* Exercise objective
Pick out the lines below that include the string "left".

* Available records
• • • • • • •
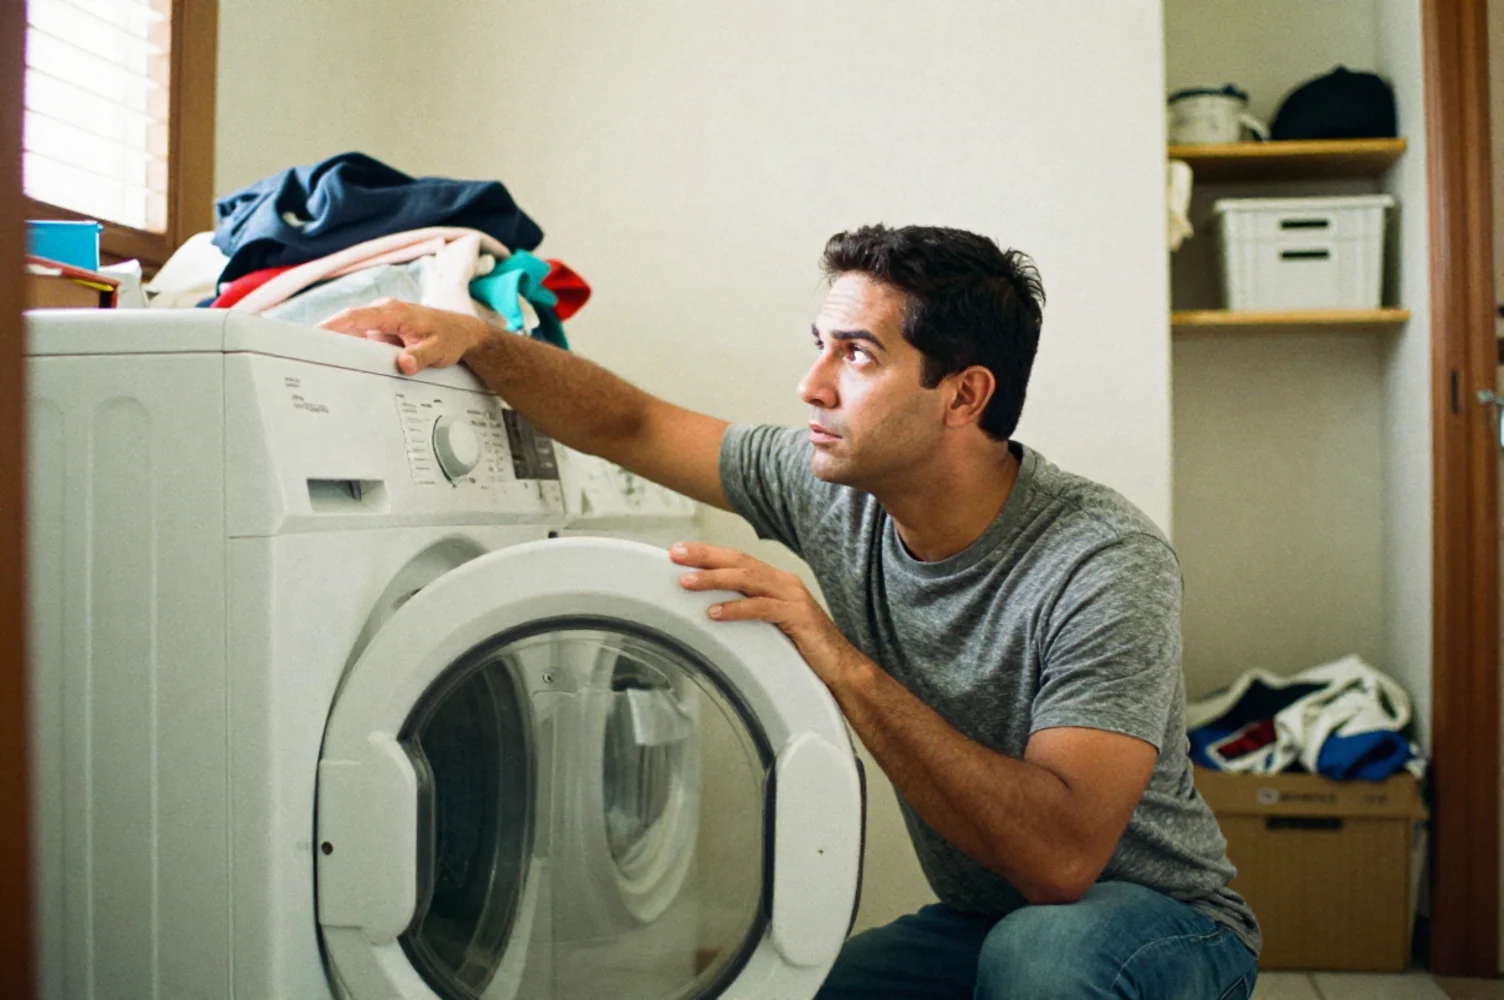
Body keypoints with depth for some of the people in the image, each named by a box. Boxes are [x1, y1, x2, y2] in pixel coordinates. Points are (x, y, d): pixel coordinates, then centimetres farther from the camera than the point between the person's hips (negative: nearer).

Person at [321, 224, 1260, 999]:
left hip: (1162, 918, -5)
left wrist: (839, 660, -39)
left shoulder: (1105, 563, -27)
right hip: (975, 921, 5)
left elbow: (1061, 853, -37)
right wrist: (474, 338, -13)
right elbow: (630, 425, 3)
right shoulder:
• • • • • • •
* The completed task
left hip: (1162, 918, -5)
left wrist: (839, 660, -39)
left shoulder: (1105, 563, -27)
left elbow: (1061, 853, -37)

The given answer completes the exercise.